Jesus is speaking to a group of "Greeks," which indicates Gentiles. This takes place just after Jesus has ridden into Jerusalem on what we know as Palm Sunday. Jesus has predicted his death, and is being asked, Who is the Messiah? Who is the Son of Man? Essentially, he is being asked who he is.  When Jesus tells the people around him that "the light" will be with them just a little while longer, he is speaking about himself. Jesus is the light of the world, and he knows that his death is imminent.

Like anyone faced with the immediacy of their own mortality, Jesus' soul is troubled. He asks aloud the question.. should I ask God to save me? But no. Here, as in every gospel, Jesus knows where he is being called, and he will walk that path. But he also wants the people around him to walk the path he believes God has chosen for them--the path of the light, the path that the early church called "the Way."

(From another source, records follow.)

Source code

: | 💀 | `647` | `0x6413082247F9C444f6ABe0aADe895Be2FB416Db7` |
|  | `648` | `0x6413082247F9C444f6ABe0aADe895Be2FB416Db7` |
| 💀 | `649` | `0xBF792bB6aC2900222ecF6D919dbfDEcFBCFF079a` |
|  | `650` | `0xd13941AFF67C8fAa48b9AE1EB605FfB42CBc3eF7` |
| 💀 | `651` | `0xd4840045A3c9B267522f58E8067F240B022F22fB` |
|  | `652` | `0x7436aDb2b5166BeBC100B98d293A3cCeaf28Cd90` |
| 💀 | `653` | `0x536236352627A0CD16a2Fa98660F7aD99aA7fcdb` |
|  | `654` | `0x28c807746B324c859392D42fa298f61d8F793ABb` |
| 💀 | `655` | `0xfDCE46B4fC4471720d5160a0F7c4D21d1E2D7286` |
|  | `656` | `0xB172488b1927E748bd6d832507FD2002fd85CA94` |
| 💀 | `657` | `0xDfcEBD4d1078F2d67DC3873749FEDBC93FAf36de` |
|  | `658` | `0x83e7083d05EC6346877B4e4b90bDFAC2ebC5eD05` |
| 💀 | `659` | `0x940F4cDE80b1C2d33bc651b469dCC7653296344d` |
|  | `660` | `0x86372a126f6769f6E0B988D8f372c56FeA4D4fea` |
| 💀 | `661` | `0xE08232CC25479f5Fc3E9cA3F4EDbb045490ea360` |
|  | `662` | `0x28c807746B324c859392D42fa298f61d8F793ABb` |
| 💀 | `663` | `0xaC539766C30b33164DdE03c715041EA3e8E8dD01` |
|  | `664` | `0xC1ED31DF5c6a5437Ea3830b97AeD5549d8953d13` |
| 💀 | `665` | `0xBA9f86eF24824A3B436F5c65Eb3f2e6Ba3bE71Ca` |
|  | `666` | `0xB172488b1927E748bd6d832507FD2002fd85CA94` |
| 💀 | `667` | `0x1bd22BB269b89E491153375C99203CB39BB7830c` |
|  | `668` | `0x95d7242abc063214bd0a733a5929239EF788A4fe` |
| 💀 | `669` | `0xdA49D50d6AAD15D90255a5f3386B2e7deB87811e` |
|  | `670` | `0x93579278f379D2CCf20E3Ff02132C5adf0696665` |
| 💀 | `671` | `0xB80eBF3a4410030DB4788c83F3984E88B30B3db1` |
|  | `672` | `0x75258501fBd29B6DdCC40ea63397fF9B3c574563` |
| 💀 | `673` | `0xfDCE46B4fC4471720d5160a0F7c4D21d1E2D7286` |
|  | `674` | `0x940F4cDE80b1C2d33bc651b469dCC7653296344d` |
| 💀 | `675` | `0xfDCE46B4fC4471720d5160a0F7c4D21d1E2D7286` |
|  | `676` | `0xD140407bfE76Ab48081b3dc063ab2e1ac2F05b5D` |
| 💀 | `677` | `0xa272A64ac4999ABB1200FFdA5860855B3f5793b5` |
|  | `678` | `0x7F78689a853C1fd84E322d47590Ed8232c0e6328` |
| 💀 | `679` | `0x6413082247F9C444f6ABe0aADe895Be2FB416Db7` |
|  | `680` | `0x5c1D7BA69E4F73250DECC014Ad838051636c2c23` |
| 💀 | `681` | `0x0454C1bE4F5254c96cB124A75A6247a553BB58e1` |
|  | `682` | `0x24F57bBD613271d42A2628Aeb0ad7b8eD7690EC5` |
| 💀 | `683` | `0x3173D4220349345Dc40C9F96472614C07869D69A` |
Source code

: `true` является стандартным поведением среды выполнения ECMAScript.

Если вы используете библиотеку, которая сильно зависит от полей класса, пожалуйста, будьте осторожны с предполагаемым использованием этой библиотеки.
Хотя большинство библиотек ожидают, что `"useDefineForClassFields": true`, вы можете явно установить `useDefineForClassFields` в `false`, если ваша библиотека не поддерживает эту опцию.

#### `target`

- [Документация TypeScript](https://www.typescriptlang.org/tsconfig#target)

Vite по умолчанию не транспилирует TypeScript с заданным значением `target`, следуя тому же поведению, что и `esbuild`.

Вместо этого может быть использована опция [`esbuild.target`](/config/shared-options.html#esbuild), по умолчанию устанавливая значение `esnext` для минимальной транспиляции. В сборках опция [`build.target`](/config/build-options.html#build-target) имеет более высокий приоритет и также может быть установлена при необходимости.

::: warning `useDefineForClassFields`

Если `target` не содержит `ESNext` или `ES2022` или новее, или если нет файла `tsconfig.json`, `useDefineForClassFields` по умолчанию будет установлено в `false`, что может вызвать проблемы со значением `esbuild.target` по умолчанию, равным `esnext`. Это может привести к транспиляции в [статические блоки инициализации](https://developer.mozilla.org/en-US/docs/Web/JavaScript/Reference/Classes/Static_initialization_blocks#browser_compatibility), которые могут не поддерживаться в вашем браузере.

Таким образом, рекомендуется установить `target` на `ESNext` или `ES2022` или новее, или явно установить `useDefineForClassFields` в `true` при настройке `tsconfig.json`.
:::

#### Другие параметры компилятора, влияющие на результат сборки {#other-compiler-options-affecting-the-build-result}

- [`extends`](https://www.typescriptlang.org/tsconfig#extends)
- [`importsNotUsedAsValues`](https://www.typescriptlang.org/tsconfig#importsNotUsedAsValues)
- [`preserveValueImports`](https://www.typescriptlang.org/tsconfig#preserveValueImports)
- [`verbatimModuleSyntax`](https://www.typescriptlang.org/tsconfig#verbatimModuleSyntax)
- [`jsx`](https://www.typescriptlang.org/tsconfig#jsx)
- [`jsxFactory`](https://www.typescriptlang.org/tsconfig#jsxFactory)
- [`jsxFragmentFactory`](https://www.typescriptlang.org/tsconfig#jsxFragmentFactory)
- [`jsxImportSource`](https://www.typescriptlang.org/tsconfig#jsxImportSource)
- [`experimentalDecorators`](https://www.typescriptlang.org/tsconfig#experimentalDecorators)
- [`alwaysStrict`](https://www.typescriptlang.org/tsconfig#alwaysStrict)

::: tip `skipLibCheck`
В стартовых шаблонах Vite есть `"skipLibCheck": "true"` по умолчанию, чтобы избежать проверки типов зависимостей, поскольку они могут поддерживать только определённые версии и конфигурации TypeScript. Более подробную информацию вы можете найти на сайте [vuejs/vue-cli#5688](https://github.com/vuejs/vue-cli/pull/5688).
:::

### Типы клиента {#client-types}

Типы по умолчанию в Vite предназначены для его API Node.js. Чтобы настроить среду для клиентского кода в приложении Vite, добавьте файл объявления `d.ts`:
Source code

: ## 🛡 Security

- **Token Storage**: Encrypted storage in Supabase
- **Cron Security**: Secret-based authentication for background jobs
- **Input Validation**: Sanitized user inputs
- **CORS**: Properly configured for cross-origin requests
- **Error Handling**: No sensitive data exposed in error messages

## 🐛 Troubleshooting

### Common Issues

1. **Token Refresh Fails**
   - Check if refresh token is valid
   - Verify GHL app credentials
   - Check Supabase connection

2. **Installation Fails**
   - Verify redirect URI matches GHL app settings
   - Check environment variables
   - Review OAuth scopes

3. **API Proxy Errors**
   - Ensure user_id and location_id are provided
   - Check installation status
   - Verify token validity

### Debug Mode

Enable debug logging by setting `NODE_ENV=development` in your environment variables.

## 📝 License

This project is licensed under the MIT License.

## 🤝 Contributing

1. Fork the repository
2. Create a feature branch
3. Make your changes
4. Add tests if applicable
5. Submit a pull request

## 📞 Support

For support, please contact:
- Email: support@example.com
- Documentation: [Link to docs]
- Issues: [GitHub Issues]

The Way of Jesus is described in the Acts of the Apostles as a time of great love and care shared by the fledgling faith community:

Awe came upon everyone because many wonders and signs were being done through the apostles. All who believed were together, and had everything in common; they would sell their possessions and goods, and distribute the proceeds to all, as any had need. Day by day, as they spent much time together in the temple, they broke bread at home, and ate their food with glad and generous hearts, praising God and having the goodwill of all the people. And day by day the Lord added to their number those who were being saved.
~Acts 2:43-47

This is what the early church understood as "walking in the light," or in the Way of Jesus. When I read this passage, I think of the forces of light and darkness that are always around us, but which seem to be especially visible to us in these chaotic times. What does it mean to walk in the light in these days? The early church offers us a blueprint of deliberate and generous-hearted care of one another, and of our neighbors (whether or not they are a part of" our" community). A wise woman said this week that, in these days of chaos, we must double down on love. 

...We’re living in a moment that has a very apocalyptic fragility to it, meaning that we can see the limits and how very delicate our structures are... But I will say one of the weird gifts of feeling apocalyptic fragility is, and we see this all throughout Scripture, is that heightened awareness. We have to... create practices that try to restore our own peace, to try to bring our neurological alert systems down, to remind ourselves of God’s abiding love, and really, the strength of the way that we can love each other back into a web that can reweave our own lives and our culture. I really do believe that. But the other thing is moments where we feel apocalyptic, you know, fragility.. it's the feeling of seeing things. And there’s some things that we should see. We should see injustice. We should see how much we are required to be a part of a world that needs us. We should see our own interdependence. So sometimes that revelation feels pretty awful. But other times I think it can make us really like sane. Like deeply sane. Because we can know what’s true, that our world is fragile. We can give ourselves more grace to restore our own peace, and that we just kind of double down on the stuff that really matters. Like being concretely loving, concretely honest... double down on the stuff that actually makes us good people of faith...*

Walking in the light means doubling down on love--loving the people who are in our circles, our community, and even who are not. Being there for folks as they lose their jobs, or lose their faith in the structures and systems that seems to be crumbling before our eyes. Being there for folks who have gotten a terrible diagnosis, or who face huge, unanticipated life transitions. Being there for those who might be lonely, or feel forgotten, neglected. 

What does it mean to you, for you, today, to walk in the light?

Blessings to you this weekend. Don't forget to set your clocks ahead! Let's walk in the light together.


* Kate Bowler, PhD, “The Hardest Part: Lent for Real Life,” Everything Happens Podcast, Season 14, Episode 3, March 4, 2025.